Images were acquired on a 1.5-T scanner (Signa; General Electric Co, Milwaukee, Wis) with a birdcage-type standard quadrature head coil and an advanced nuclear magnetic resonance echoplanar system. The participant’s head was positioned along the canthomeatal line and immobilized by means of a vacuum cushion and a forehead strap. T1-weighted sagittal scans were used to select 16 contiguous oblique axial slices parallel to the anterior commissure–posterior commissure plane, which provided the coplanar anatomic images. Sixteen coplanar functional images were acquired by means of a gradient echoplanar sequence (repetition time, 1500 milliseconds; echo time, 40 milliseconds; flip angle, 90°; number of signals acquired, 1; voxel dimensions, 3.75 × 3.75 × 5 mm; imaging matrix, 64 × 64 voxels). Each of the 7 imaging runs consisted of 200 time points. Four radiofrequency excitations were performed before image acquisition to achieve steady-state transverse relaxation.
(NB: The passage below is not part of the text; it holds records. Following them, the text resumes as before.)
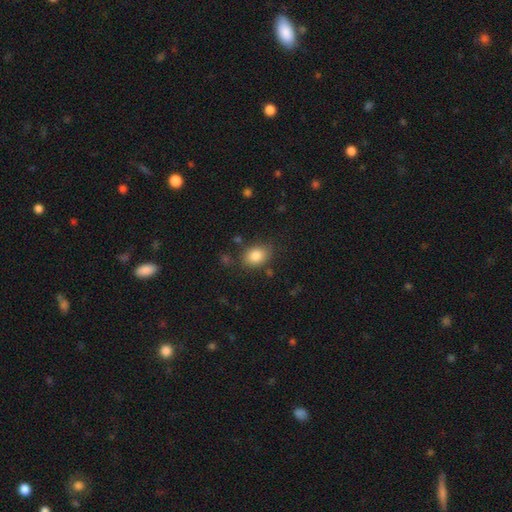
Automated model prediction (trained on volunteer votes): This is clearly a smooth galaxy (85%). How rounded: likely in between (70%). Merging: likely none (77%).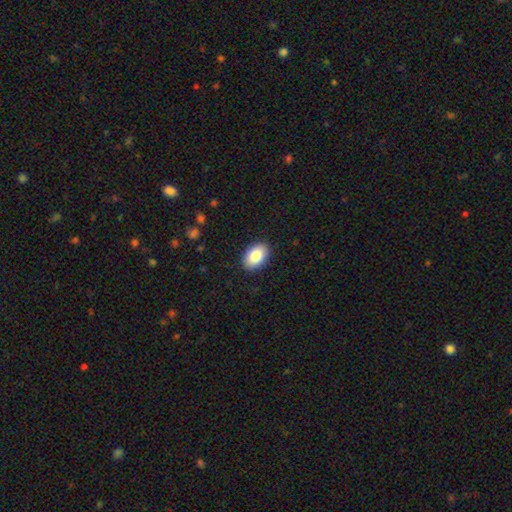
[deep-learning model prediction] smooth 84%, featured or disk 9%, star or artifact 7%. Down the decision tree: how rounded — in between (91%); merging — none (90%).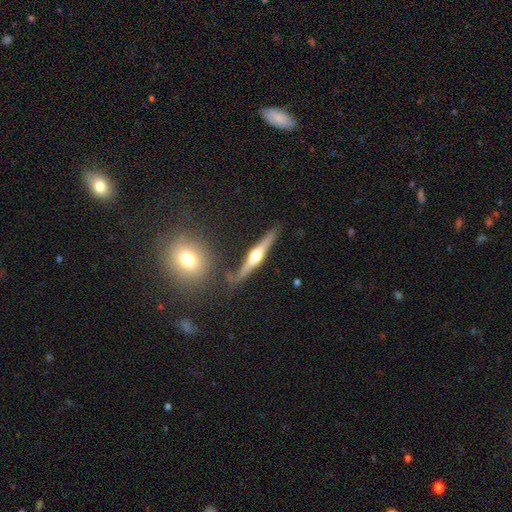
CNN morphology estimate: A featured or disk galaxy (76%) viewed edge-on (97%) with a rounded central bulge (93%). Merging: none (83%).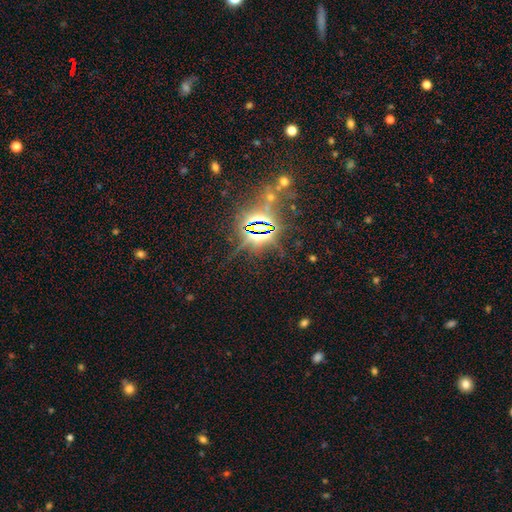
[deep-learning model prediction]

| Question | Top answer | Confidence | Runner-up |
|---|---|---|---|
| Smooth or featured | star or artifact | 82% | smooth (10%) |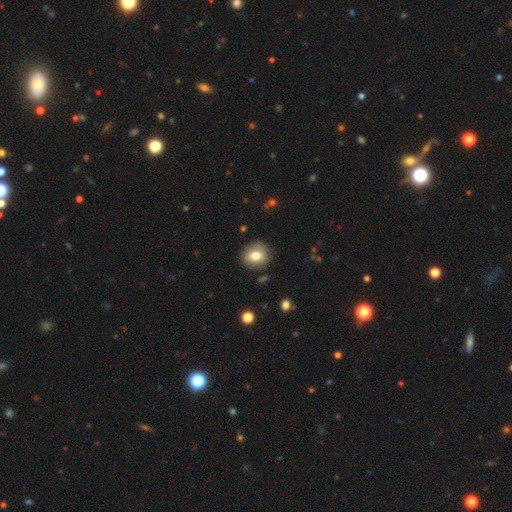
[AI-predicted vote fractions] Q: Smooth or featured?
A: smooth (75%); runner-up: featured or disk (16%)
Q: How rounded?
A: round (73%); runner-up: in between (26%)
Q: Merging?
A: none (85%); runner-up: minor disturbance (11%)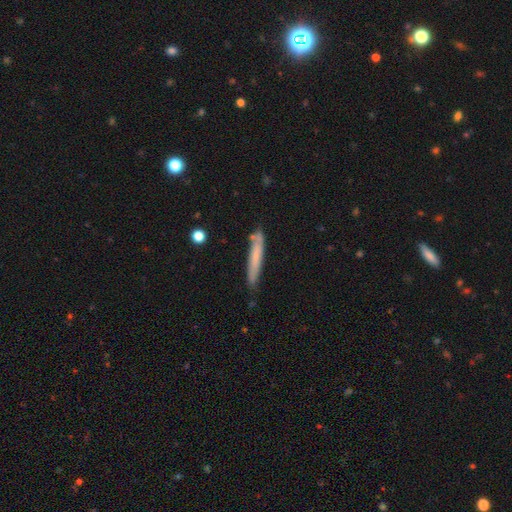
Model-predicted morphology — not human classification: This appears to be a smooth galaxy with no disk features (62%) that is cigar-shaped (94%). Merging: none (74%).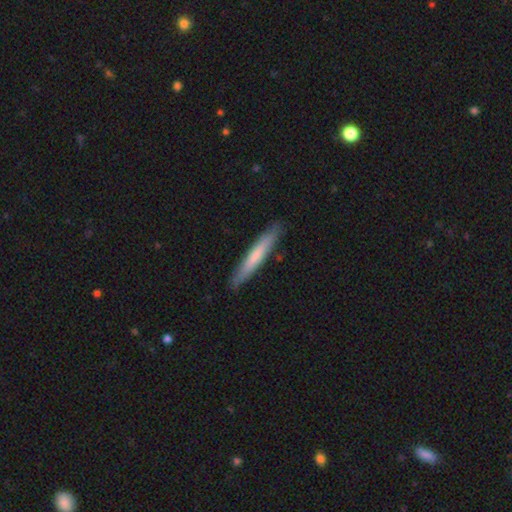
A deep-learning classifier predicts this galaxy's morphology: Q: Smooth or featured?
A: smooth (65%); runner-up: featured or disk (30%)
Q: How rounded?
A: cigar-shaped (95%); runner-up: in between (4%)
Q: Merging?
A: none (89%); runner-up: minor disturbance (8%)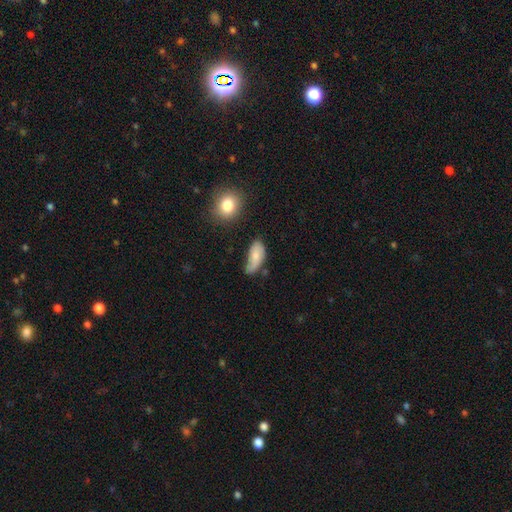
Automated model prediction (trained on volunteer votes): Q: Smooth or featured?
A: smooth (70%); runner-up: featured or disk (22%)
Q: How rounded?
A: in between (87%); runner-up: cigar-shaped (9%)
Q: Merging?
A: none (42%); runner-up: minor disturbance (37%)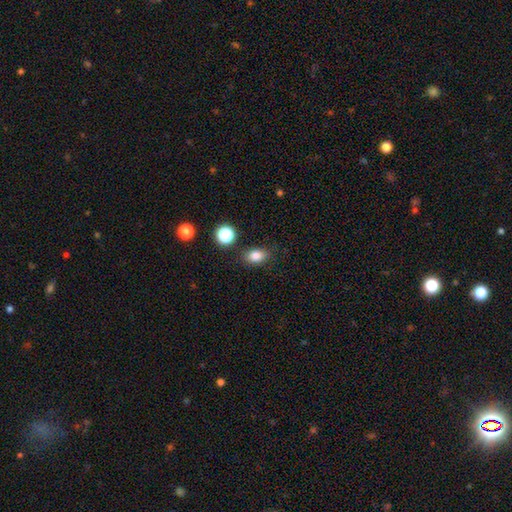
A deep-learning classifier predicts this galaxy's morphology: smooth 83%, star or artifact 11%, featured or disk 6%. Down the decision tree: how rounded — in between (75%); merging — none (82%).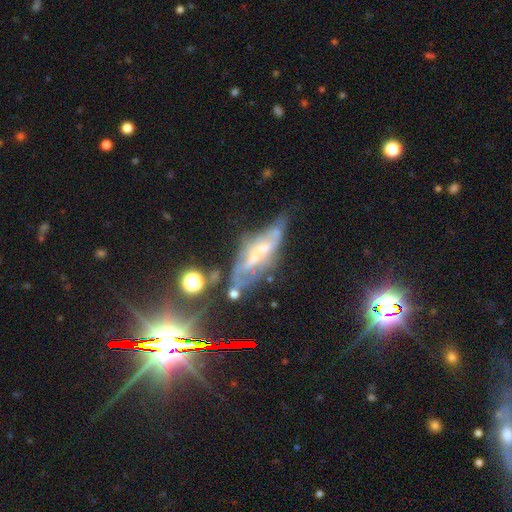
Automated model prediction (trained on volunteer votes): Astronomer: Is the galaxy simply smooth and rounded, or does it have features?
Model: featured or disk — 60%.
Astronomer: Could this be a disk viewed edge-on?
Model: no — 61% (runner-up: yes, 39%).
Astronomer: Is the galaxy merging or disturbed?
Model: none — 43% (runner-up: minor disturbance, 29%).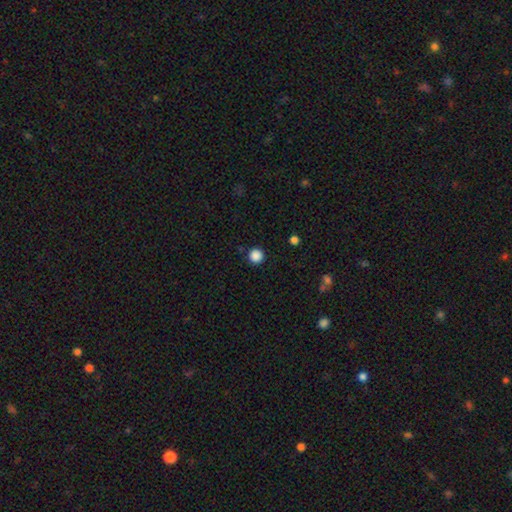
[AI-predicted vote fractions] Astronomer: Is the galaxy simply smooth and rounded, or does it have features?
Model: smooth — 87%.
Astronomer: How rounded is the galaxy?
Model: round — 96%.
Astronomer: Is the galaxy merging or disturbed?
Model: none — 91%.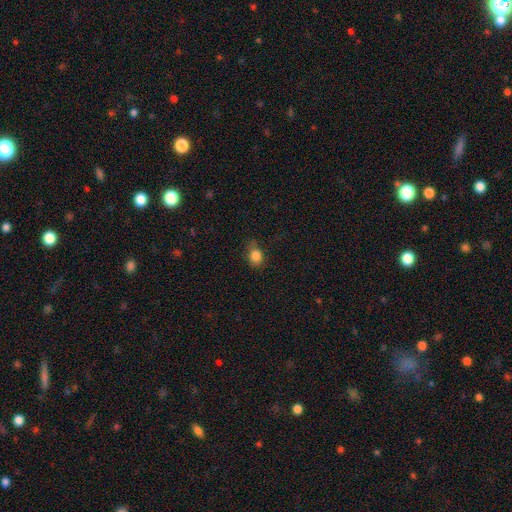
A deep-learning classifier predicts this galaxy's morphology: smooth_or_featured: smooth (p=0.84) [alt: star or artifact p=0.11]
how_rounded: round (p=0.52) [alt: in between p=0.47]
merging: none (p=0.62) [alt: minor disturbance p=0.28]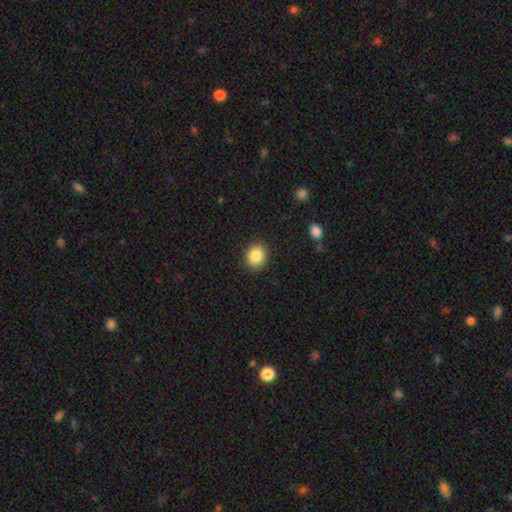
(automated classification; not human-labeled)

Finally, high-resolution T1-weighted anatomic images (3-dimensional spoiled gradient-recalled imaging; repetition time, 22 milliseconds; echo time, 5 milliseconds; flip angle, 20°; field of view, 24 cm; voxel dimensions, 0.9375 × 0.9375 × 1.5 mm; 256 × 256 voxels; 124 images) as well as 2-dimensional spin-echo sequence (repetition time, 4000 milliseconds; echo time, 20 milliseconds; flip angle, 90°; field of view, 24 cm; 1.5-mm slice thickness), were acquired for future morphometric and volumetric analyses.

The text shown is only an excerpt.